Arzu Süzmen

Op-Art moda sahnesinde

02 Mart 2015 Pazartesi

1960’lı yılların en popüler sanat akımlarından biri olan op art; siyah-beyaz geometrik desenleri moda sahnesine taşıyarak hem gözlerimizde, hem de duygu dünyamızda tatlı bir illüzyon yaratıyor.

1960’lar: Özgürüm, öyleyse varım    

Özgürlüğün altın çağı olan 1960’ların Londra merkezli moda sahnesinde baskıya yer yoktu.
Moda gençlerin eline geçmiş, sokaklara taşarak kendi yolunu çizmeye başlamıştı. Yıllardır moda alanında hakimiyetini sürdüren Paris haute couture firmalarının belirlediği kurallar yerini modernizme, hazır giyime ve yenilik arayışındaki genç tasarımcılara bırakmıştı.

Modern sözcüğünden türeyen ‘mod akımı’, Londra’da takım elbise, yeşil parkalarıyla scooter’larının üzerinde hayatın tadını çıkaran genç erkek ve kısacık saçları, mini etekleriyle onlara eşlik eden genç kızların hayatılarında baş köşeye oturmuştu.

1963’den 1971’e kadar Amerikan Vogue Dergisi’nin Genel Yayın Yönetmeni olan Diana Vreeland’ın tanımıyla 1960’lar, “Olağanüstü zamanlardı. Herkes ve herşey yeni idi.”

Bu dönemde ortaya çıkan ‘op art’ akımı, tam da dönemin yenilik peşindeki gençlerine ilham verecek unsurları bünyesinde taşıyordu.

Op art: Baş döndüren geometrik desenler

İlk kez 1964’de Time Dergisi tarafından kullanılan ‘op art’ terimi, optik kelimesinden gelir.
Op art akımında amaç, geometrik unsurlar kullanarak gözde yanılsamalar yaratmaktır. Özellikle siyah-beyaz renklerde geometrik formlar tekrarlanarak, baş döndüren bir derinlik duygusu yaratılır.
Akımın en önemli sanatçılarından olan İngiliz ressam Bridget Riley’in yarattığı siyah beyaz desenler, modayı da etkiler.

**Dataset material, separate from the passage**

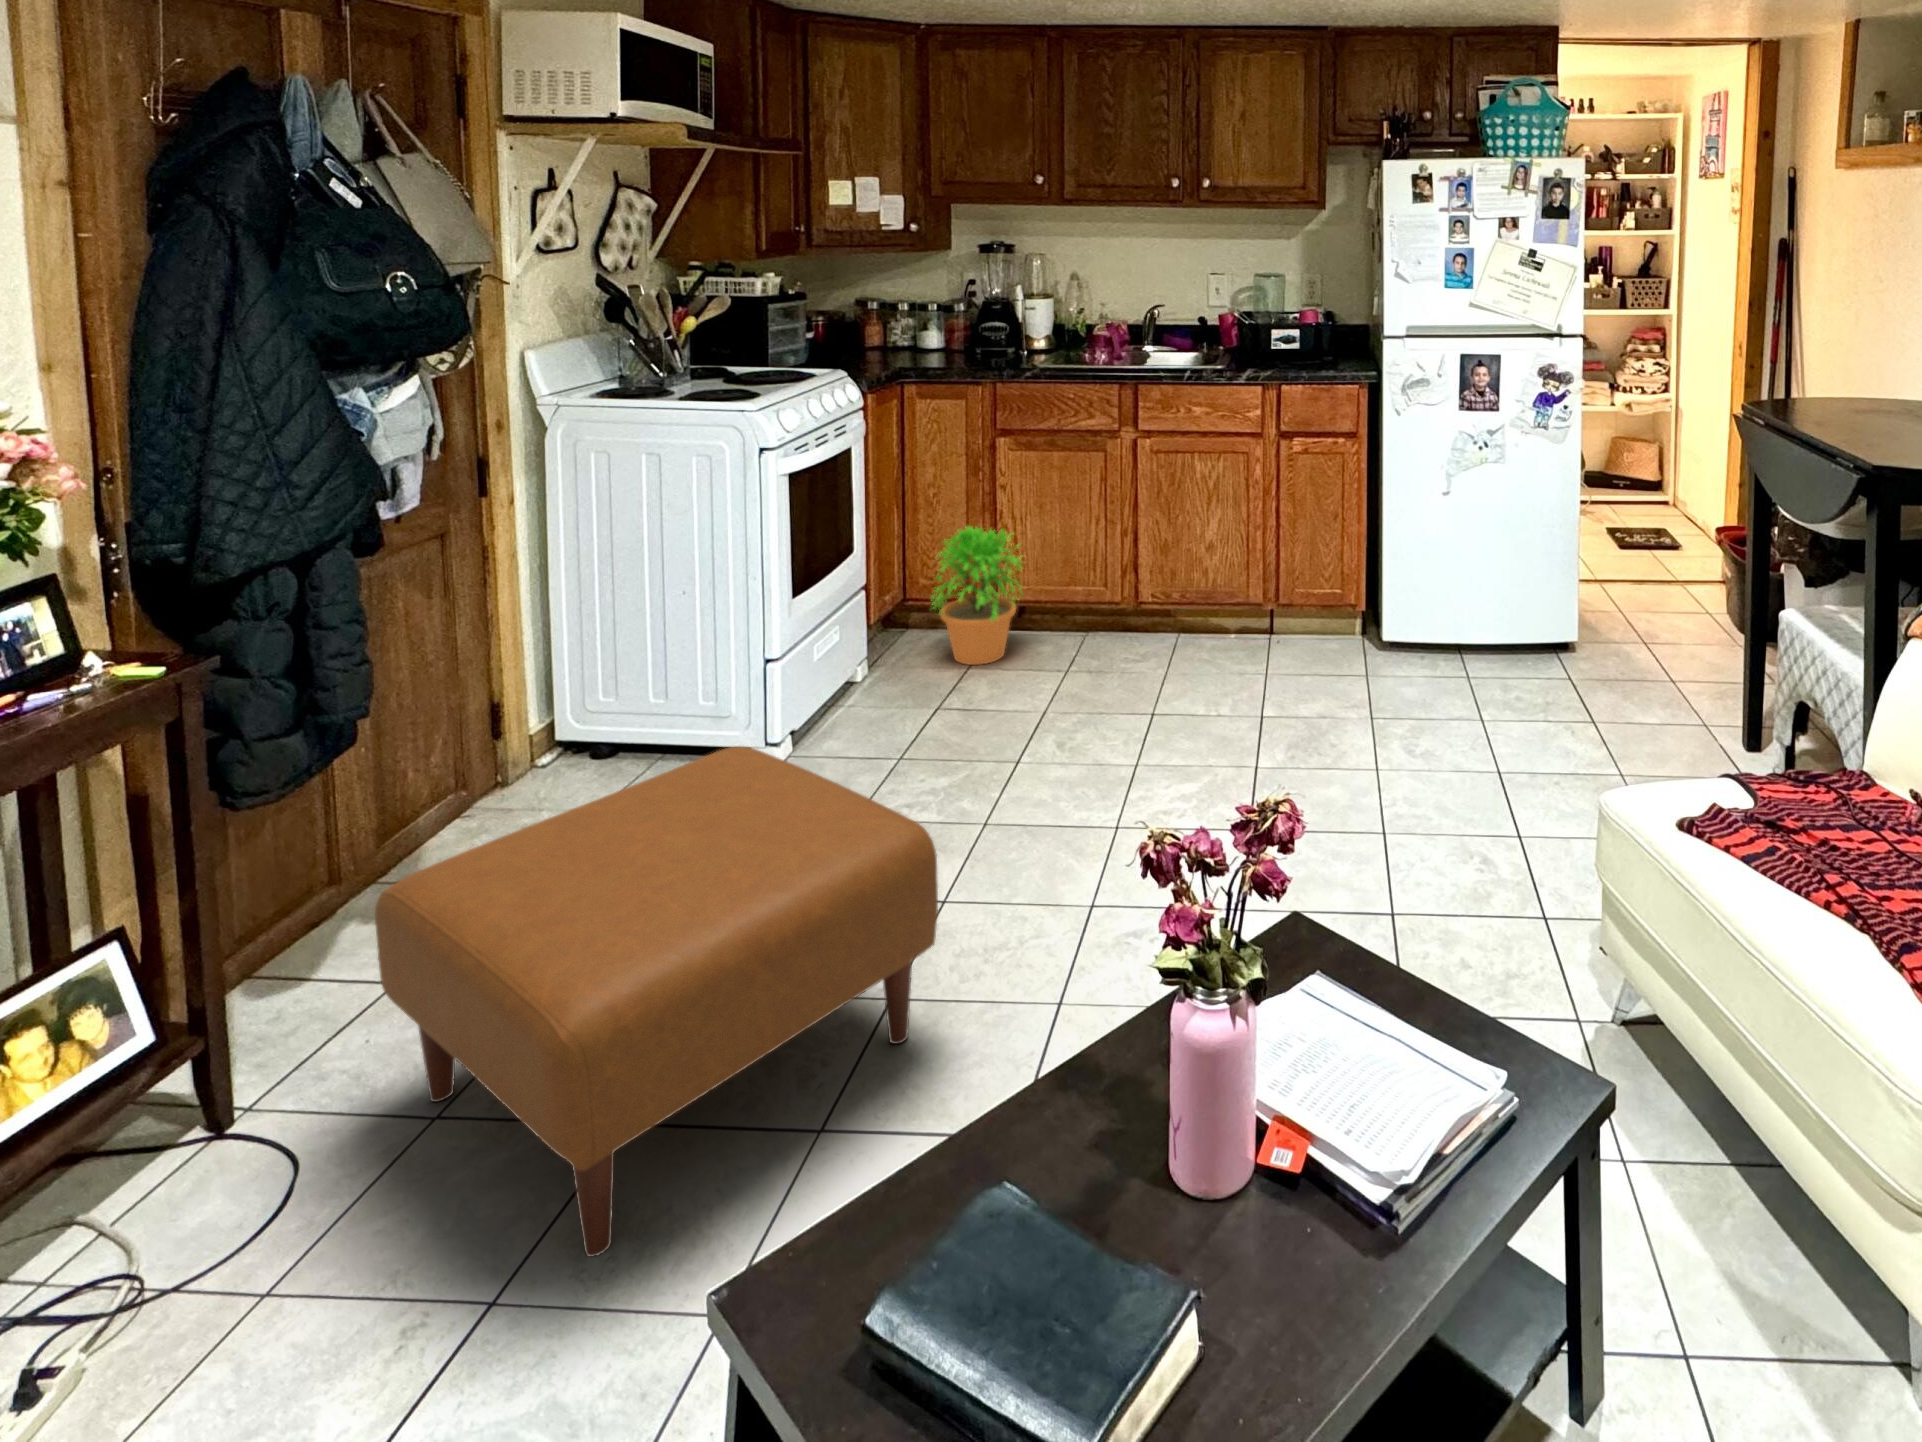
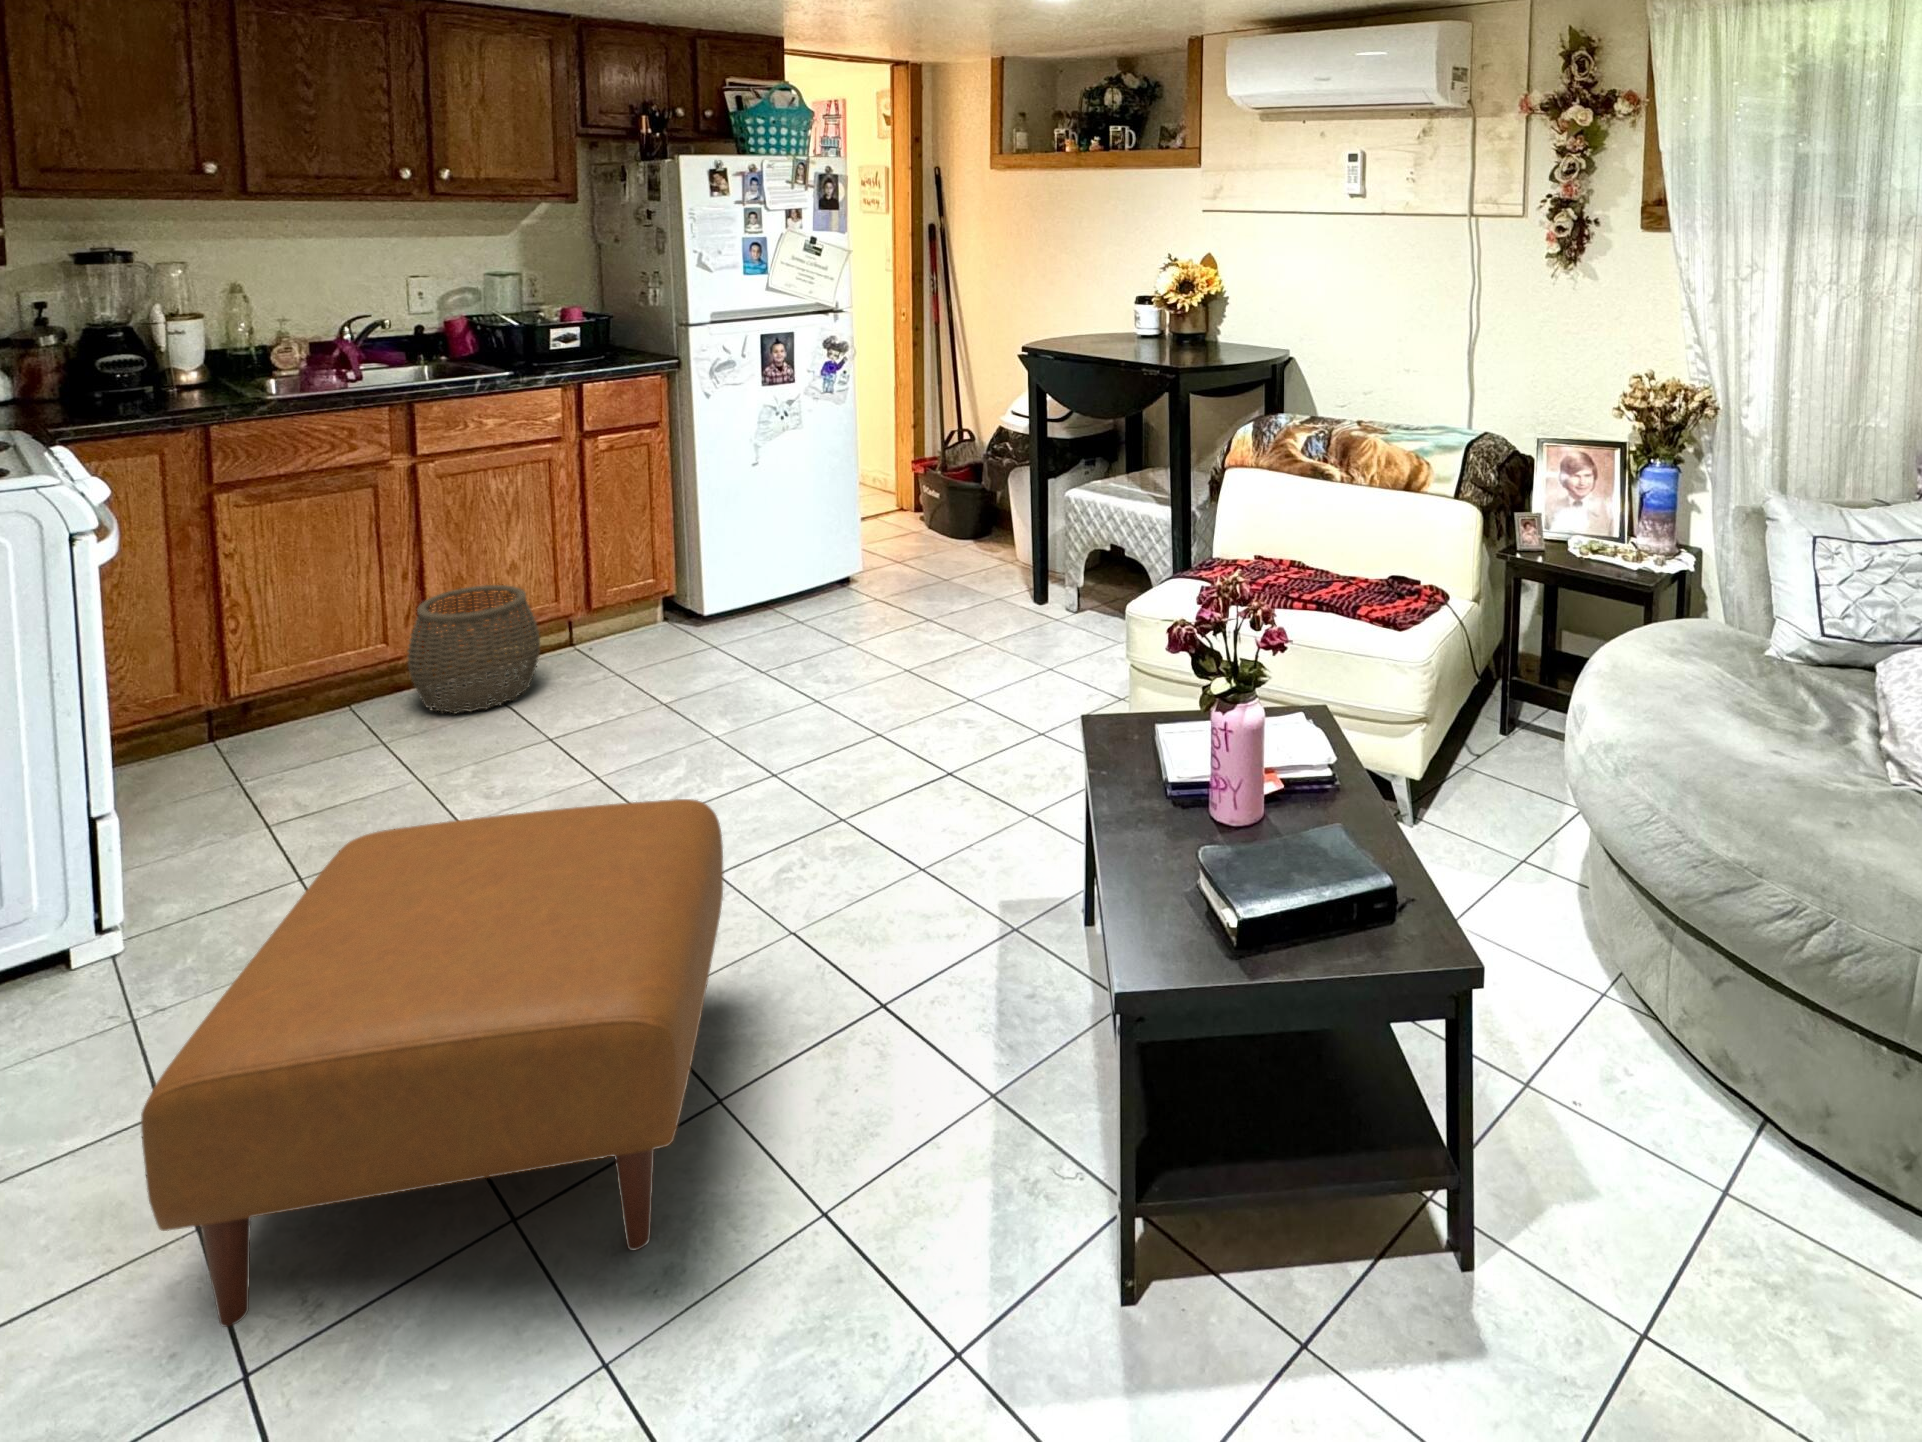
potted plant: present [932,527,1023,665] -> none [151,595,320,775]
woven basket: none [1097,556,1205,673] -> present [407,585,540,714]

Dönemin önemli İngiliz tasarımcılarından Ossie Clark’ın op art’tan esinlenerek tasarladığı koleksiyonlar büyük beğeni kazanır. Giysilerden ayakkabılara, kravatlara, hatta araba tasarımlarına kadar verdiği ilhamla op art, tam bir moda çılgınlığına dönüşür.


Günümüzde op art modası
Bilgisayarlarınızın ayarlarıyla oynamayın, zira op art modası geri döndü!
2014 Sonbahar koleksiyonlarında Dries Van Noten, Kenzo, Christopher Kane gibi tasarımcılara ilham veren op art desenleri, Emilio Pucci’nin 2015 Sonbahar hazır giyim koleksiyonunda da karşımıza çıktı.

Geometrik desenleriyle ünlü İtalyan moda markası Emilio Pucci için Norveçli tasarımcı Peter Dundas tarafından hazırlanan koleksiyonda enine çizgili trikolar, siyah-beyaz desenli gece kıyafetleri op art rüzgarı estirdi.

Emilio Pucci için büyük ihtimalle son kez koleksiyon hazırlayan Dundas’ın desenleriyle başım dönerken, hayatımızdaki en büyük yanılsamaların sanat ve moda tarafından yaşatılmasını diledim.